Currencies all have a value relative to each other. We can’t all choose to peg our currencies at whatever we like. Say, we have just three countries A, B and C in a closed economy. Say country B wants 2B=A. (A and B are now the currency units). Then country C wants 2C =B.
So now we have to have 4C= A and, therefore, country A has no choice in its currency value. Country A may be the biggest of the three economies and may be happy to let everyone else decide. Or it may not and there will have to be conflict. There’ll be currency wars, leading to trade wars and possibly even real wars too.
So, IMO, currency pegging, or currency manipulation, should be outlawed by the IMF, or at the very least it should be done under licence with the agreement of other IMF members to perhaps allow developing countries accumulate some foreign currency reserves. Denmark is in no way a developing country. Denmark is a currency miscreant! Germany too. But Germany is hiding its misdemeanours behind the euro. If we pushed Denmark they’d just adopt the euro too and nothing would change from their POV. They’d be playing the same game as Germany.

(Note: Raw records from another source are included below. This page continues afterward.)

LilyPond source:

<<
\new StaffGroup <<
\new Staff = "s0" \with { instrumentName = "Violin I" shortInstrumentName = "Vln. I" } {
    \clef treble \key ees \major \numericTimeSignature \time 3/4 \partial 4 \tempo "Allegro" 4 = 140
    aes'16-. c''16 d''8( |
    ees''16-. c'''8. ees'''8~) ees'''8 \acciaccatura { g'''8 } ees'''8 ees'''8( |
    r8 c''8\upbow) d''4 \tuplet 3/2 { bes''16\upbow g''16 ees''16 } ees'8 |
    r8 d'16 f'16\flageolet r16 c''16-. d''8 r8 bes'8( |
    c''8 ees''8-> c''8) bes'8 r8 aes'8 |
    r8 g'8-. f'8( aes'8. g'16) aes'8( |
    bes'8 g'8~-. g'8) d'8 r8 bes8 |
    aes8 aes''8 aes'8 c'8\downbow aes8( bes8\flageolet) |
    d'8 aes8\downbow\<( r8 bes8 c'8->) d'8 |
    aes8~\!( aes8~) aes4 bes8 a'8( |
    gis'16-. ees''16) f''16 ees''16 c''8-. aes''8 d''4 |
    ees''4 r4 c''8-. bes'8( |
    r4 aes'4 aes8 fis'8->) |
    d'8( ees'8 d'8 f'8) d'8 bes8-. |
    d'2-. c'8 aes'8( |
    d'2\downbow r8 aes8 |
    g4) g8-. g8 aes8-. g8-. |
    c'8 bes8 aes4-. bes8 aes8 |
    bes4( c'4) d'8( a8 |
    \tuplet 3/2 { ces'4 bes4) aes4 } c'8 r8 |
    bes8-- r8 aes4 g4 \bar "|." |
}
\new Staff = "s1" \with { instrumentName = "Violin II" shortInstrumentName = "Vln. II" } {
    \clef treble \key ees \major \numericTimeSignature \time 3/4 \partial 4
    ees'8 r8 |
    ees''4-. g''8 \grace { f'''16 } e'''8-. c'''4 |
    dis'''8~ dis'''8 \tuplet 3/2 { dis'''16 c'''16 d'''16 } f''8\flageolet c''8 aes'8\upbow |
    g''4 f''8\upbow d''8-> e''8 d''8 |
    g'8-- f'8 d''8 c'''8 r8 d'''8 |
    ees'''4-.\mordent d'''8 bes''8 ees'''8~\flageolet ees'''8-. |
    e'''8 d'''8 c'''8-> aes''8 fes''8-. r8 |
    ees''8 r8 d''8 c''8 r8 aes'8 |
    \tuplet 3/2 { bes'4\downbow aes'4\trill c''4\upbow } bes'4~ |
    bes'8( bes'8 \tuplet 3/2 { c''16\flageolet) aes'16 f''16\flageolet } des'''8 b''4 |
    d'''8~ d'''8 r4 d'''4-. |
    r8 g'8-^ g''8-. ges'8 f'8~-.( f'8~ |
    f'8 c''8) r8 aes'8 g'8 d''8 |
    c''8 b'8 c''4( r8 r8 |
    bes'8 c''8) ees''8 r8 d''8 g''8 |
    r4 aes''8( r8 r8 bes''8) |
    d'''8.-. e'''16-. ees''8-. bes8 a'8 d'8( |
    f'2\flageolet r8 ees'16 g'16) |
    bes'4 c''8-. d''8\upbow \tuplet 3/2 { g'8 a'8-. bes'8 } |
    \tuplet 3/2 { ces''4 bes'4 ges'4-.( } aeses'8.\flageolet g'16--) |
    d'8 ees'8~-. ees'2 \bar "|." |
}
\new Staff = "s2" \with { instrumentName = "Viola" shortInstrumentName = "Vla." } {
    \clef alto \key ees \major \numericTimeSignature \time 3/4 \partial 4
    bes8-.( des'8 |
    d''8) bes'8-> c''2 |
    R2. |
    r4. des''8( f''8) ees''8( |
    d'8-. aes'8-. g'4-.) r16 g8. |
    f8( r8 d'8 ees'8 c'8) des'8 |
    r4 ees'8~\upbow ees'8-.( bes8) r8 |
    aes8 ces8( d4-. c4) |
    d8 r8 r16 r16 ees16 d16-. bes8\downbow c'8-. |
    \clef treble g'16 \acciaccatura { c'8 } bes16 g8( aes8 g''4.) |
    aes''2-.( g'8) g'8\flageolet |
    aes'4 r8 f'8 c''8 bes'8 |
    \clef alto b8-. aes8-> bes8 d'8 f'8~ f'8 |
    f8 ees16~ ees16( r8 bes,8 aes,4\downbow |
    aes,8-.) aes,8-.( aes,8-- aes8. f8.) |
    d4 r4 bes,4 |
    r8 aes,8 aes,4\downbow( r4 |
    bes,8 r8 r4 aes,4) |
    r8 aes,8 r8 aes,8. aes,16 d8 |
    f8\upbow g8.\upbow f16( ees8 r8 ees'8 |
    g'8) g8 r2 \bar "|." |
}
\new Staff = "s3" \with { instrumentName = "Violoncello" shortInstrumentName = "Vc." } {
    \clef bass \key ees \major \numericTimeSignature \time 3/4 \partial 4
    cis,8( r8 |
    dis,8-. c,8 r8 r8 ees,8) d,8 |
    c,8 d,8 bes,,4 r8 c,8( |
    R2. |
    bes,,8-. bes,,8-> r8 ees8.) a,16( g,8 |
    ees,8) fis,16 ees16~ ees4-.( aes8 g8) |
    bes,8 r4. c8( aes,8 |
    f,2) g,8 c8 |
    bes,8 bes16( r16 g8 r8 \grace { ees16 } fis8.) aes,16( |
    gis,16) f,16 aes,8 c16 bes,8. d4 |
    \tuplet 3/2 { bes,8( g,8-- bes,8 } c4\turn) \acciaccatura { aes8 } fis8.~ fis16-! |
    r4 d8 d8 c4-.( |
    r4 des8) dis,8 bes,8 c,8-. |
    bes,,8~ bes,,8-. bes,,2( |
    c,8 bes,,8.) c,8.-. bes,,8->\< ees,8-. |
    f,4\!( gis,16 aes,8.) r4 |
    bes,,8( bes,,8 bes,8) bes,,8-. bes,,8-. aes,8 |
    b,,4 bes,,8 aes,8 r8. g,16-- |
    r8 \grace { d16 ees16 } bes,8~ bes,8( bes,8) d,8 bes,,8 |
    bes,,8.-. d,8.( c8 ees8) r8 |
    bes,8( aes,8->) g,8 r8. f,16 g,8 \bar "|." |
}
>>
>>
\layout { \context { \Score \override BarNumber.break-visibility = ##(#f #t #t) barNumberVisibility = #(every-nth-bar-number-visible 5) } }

When countries manipulate their currencies downwards it is always to produce a ‘better’ trading balance. So someone else has to have a ‘worse’ balance. This creates debts for the non-manipulators. Both Govt and Private sector. Someone in the UK has to do the borrowing to support our current account deficit. Govt can only cut its share by slowing the economy (austerity) or pushing the debt burden on to the private sector.